Wednesday, January 12, 2011

Ed Kilgore on 'Second Amendment Theology'

But there is one habit of conservative rhetoric that is relevant to the events in Tucson, and it would be helpful to single it out for condemnation instead of indulging in broad discussions about the “climate of hate.” It’s the suggestion that Americans have an inherent “right of revolution” which entitles them to deploy violence when they are convinced that government officials are trammeling on their liberties, and that we are at a stage of history where such fears are legitimate.

This is the nasty underlying implication of Sharron Angle’s remark last year that “Second Amendment remedies” might be necessary to deal with policies supported by her Senate opponent, Harry Reid. And it’s been the subtext of many years of conservative rhetoric about how the Second Amendment is the crown jewel of the Constitution because it ensures a heavily armed citizenry that can take matters into its own hands if government goes too far. In combination with Tea Party militants’ open assertions that the Patient Protection and Affordable Care Act of 2010 and marginal increases in the marginal tax rate represent an intolerable tyranny, reminiscent of the British oppression that made the American Revolution necessary, this belief that Americans should be stockpiling weapons in case they have to stop voting against government officials and start shooting them is extremely dangerous.

This is part of what I was trying to get at with my first post the other day. I don't get my panties in a wad because anybody uses a metaphor, and I *try* not to get upset at an entire movement because fringe nutjobs show up at rallies with provocative signs. (Although I've been guilty of making that generalization: Apologies.) But it does seem to me that there's an ideology on the right that embraces talk of armed revolution in the face of overreaching government -- idle talk, perhaps, but not metaphorical.

That doesn't mean Jared Loughner can be blamed on the right. He can't. Guy was crazy, and crazy does what crazy does.

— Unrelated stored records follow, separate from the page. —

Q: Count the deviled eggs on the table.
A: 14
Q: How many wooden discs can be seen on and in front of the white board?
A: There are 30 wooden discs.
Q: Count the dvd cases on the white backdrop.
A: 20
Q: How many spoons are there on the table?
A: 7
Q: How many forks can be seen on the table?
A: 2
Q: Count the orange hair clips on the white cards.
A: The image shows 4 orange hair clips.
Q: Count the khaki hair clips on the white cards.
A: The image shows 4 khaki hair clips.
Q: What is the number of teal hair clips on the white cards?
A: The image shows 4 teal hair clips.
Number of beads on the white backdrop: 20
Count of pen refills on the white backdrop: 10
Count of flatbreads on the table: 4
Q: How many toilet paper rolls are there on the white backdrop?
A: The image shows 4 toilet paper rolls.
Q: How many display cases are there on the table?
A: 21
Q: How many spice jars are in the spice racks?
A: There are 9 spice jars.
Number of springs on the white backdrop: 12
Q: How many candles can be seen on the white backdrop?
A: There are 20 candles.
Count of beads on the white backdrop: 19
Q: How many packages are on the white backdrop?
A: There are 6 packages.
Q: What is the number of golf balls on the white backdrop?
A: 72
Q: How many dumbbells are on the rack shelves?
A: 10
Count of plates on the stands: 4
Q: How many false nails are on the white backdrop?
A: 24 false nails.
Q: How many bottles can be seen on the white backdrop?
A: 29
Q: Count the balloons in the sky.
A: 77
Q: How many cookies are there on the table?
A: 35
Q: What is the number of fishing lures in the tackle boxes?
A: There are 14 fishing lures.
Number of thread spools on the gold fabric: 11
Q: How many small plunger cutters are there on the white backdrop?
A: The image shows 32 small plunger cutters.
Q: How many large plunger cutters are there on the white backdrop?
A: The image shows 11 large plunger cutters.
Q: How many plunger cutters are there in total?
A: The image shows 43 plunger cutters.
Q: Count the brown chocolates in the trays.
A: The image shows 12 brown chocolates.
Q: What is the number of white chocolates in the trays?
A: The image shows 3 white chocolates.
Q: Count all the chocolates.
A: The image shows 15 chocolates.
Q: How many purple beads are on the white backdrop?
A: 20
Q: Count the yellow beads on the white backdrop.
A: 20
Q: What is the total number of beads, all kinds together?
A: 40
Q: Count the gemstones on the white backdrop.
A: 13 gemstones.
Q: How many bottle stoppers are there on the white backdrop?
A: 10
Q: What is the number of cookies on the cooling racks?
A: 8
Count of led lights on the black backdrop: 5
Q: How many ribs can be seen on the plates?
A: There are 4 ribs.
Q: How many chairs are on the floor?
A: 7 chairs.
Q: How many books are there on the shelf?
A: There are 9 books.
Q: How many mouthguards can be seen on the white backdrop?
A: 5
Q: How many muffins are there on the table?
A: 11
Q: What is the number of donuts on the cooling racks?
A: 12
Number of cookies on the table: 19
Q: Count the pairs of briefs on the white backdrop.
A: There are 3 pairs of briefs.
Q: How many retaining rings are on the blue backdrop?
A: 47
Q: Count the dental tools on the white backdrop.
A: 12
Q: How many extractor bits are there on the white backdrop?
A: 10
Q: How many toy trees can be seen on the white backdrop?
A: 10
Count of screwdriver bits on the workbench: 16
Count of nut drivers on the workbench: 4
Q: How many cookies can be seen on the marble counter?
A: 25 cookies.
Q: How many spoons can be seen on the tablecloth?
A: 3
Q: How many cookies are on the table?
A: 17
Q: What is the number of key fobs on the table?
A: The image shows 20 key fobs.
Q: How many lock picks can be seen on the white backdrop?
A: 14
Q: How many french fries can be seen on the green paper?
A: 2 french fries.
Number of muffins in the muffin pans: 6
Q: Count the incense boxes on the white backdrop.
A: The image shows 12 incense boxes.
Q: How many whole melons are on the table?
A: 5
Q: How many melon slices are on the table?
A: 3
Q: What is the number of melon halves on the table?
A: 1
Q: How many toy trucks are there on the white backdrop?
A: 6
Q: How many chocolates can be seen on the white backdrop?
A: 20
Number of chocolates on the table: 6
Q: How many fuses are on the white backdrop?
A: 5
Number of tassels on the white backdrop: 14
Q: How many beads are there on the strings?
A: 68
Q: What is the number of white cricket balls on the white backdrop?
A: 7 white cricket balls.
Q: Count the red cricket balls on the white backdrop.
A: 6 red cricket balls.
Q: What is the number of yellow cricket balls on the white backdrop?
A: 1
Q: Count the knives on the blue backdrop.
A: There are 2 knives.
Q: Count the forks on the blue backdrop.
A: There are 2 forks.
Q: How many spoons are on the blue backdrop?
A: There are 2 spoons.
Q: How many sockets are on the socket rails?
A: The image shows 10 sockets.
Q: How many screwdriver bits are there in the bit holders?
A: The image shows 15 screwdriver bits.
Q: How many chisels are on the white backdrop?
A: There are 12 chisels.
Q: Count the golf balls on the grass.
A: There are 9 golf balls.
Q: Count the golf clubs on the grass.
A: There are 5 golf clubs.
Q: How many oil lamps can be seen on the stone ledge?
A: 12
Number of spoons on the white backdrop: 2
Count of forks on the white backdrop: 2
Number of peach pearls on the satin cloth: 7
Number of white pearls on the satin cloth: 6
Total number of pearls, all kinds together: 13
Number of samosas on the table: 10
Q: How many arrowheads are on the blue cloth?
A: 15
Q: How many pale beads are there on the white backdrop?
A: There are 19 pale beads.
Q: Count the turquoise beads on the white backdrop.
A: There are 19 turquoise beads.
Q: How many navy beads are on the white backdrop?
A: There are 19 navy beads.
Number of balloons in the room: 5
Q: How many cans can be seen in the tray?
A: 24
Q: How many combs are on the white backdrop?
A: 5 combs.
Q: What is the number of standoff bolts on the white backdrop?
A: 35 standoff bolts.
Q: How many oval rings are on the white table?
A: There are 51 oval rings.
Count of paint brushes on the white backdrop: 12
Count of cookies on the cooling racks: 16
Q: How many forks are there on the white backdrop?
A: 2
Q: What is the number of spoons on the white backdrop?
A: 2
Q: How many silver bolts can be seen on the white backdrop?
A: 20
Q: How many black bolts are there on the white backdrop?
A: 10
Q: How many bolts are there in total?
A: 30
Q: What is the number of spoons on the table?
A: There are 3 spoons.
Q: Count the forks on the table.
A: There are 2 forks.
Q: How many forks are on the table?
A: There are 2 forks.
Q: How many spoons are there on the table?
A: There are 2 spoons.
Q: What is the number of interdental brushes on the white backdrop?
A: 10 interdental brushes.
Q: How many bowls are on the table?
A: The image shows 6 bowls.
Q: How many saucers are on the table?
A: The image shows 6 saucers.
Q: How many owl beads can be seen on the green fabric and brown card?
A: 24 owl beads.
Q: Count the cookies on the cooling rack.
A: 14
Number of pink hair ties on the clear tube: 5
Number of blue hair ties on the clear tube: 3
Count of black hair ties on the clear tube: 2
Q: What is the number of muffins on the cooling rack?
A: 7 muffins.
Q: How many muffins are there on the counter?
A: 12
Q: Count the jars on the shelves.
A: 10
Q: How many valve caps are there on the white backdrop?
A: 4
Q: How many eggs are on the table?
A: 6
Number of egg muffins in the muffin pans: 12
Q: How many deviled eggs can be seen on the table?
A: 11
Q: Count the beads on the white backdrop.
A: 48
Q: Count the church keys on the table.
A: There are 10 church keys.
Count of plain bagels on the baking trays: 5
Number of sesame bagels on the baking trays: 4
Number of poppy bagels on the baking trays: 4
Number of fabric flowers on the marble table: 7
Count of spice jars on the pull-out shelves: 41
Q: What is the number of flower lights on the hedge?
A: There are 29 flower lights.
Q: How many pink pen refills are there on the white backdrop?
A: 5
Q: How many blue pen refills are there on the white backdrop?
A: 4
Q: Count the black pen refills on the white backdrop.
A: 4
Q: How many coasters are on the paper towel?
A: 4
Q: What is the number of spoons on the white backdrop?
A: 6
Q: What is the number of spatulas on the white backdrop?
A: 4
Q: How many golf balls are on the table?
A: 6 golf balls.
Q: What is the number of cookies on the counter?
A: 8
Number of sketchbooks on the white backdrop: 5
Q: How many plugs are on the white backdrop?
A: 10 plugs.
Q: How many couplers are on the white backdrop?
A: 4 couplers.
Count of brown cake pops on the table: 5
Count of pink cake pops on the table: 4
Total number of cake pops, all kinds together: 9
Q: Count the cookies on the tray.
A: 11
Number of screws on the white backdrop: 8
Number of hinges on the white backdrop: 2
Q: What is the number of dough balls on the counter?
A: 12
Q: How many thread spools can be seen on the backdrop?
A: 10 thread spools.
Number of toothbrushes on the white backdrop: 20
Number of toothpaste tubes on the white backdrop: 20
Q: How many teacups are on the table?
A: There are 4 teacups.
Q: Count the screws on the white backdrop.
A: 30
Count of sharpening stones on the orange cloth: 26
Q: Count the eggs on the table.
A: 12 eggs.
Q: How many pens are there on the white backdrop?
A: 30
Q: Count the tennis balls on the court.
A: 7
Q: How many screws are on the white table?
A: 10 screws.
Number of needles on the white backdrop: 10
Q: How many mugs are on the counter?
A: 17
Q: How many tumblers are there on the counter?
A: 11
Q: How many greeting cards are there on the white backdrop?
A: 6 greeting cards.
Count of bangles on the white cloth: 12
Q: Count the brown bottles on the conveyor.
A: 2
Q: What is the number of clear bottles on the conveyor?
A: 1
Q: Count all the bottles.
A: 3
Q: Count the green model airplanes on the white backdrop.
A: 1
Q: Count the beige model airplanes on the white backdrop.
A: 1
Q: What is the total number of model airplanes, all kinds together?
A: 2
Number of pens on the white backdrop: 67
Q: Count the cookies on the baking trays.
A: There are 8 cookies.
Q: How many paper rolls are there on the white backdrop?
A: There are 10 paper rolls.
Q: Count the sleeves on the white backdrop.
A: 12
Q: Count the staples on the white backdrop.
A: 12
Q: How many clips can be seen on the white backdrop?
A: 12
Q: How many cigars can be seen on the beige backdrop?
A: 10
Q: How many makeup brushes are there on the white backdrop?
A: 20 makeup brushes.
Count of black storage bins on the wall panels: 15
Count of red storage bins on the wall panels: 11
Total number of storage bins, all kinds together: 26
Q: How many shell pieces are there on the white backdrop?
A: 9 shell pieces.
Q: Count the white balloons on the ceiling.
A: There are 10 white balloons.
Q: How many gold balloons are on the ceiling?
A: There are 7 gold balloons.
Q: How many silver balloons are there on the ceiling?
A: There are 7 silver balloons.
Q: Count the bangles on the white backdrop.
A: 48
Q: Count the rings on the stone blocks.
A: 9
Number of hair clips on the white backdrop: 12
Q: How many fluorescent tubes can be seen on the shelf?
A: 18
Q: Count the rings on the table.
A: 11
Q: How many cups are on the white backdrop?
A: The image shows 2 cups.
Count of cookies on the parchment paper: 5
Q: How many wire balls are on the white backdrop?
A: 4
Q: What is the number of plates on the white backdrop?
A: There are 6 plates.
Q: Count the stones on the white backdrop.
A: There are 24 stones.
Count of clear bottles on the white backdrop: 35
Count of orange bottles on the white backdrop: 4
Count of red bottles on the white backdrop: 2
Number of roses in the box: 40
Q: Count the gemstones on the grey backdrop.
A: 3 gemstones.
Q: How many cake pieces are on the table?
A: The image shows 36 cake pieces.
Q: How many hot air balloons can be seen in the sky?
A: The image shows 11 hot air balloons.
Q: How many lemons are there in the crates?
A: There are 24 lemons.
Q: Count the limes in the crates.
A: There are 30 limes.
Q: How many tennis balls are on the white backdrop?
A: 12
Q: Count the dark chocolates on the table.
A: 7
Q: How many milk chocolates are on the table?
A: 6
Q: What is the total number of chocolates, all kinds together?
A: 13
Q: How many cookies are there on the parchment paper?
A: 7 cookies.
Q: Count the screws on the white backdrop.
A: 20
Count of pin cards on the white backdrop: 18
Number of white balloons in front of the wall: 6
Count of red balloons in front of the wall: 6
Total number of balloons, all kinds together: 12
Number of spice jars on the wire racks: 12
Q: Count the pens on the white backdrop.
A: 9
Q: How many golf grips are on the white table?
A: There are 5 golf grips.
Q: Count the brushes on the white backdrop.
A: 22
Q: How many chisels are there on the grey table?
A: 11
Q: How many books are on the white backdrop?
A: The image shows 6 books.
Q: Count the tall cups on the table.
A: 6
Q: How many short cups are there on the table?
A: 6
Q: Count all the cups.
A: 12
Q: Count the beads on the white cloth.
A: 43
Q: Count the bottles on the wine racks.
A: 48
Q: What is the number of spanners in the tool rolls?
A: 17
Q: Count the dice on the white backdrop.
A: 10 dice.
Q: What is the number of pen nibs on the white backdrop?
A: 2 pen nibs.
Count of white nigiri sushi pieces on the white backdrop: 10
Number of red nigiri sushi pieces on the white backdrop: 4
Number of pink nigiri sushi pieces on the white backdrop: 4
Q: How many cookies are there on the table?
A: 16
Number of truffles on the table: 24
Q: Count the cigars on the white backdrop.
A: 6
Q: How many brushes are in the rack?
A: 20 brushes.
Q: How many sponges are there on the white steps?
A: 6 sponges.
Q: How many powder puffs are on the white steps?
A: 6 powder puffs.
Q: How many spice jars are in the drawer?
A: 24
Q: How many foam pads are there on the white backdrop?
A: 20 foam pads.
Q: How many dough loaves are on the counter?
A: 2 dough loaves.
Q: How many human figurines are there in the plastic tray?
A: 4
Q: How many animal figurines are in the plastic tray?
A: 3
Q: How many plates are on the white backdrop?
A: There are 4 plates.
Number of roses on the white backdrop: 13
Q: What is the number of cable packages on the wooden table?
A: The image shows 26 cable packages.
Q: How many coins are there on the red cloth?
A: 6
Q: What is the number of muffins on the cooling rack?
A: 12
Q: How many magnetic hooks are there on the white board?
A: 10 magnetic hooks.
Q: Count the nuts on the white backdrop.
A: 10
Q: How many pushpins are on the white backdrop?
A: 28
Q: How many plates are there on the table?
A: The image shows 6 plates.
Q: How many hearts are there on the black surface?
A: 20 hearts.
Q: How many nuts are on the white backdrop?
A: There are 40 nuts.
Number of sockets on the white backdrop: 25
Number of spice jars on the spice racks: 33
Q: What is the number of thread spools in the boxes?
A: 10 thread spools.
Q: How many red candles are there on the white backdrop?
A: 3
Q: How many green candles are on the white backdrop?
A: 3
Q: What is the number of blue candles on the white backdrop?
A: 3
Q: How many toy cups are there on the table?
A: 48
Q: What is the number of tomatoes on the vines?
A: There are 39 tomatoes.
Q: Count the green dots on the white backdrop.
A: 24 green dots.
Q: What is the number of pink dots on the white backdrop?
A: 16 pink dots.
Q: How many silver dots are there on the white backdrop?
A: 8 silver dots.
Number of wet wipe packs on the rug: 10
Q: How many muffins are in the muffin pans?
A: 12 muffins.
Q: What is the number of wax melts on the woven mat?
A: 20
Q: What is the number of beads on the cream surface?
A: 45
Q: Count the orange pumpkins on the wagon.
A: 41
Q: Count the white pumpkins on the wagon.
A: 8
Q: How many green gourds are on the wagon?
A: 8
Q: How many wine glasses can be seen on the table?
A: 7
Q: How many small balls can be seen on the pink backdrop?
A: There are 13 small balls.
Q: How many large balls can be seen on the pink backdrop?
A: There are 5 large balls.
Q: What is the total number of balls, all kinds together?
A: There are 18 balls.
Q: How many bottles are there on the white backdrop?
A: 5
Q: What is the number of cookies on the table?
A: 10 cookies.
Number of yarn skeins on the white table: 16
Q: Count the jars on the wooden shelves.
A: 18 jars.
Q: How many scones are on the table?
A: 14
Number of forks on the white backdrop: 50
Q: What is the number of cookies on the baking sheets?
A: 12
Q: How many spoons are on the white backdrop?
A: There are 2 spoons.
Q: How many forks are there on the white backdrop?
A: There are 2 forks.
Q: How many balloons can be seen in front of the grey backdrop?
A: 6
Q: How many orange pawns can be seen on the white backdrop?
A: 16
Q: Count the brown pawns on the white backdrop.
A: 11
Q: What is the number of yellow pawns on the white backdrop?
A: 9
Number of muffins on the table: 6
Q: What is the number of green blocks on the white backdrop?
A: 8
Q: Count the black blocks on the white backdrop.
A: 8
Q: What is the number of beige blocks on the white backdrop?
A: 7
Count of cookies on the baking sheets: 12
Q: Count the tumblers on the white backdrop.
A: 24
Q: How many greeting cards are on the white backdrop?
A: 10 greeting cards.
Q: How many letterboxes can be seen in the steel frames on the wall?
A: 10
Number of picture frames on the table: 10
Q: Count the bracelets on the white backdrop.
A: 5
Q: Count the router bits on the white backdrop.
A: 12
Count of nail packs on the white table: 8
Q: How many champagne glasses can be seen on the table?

But like I said Sunday: Some of us on the left take that kind of talk seriously. And when violence actually happens -- even if it turns out to not be related -- we'll be looking pretty closely for tie-ins as a result. I think lots of liberal commenters overstepped in making the tie-in here, but I understand why it happened.

2 comments:

KhabaLox said...

I think one key concept that is missing from the Tea Party argument is that of "Taxation without Representation." Kilgore hints at it with "the British oppression that made the American Revolution necessary." The American Revolution was necessary not because the crown was levying unfair taxes, but because the Colonies had no political remedy to those (and other) abuses. The Tea Party has a political remedy, which they successfully exercised last November.

Monkey RobbL said...

K: I think if you read the list of abuses in the Declaration, you'll see that it was about a lot more than taxation without representation. Narrowing the American Revolution to being a war about taxes without political remedies is a deep misrepresentation of that conflict.

Joel: I'd (sincerely, not flippantly) like to understand if you don't believe in the right of armed revolution, or if you simply disagree about the threshold beyond which the exercise of that right is justified. If the latter, then do you think the American Revolution met that threshold? Or are you more inclined (as I am) to look at the American Revolution as a secession than an overthrow of tyranny?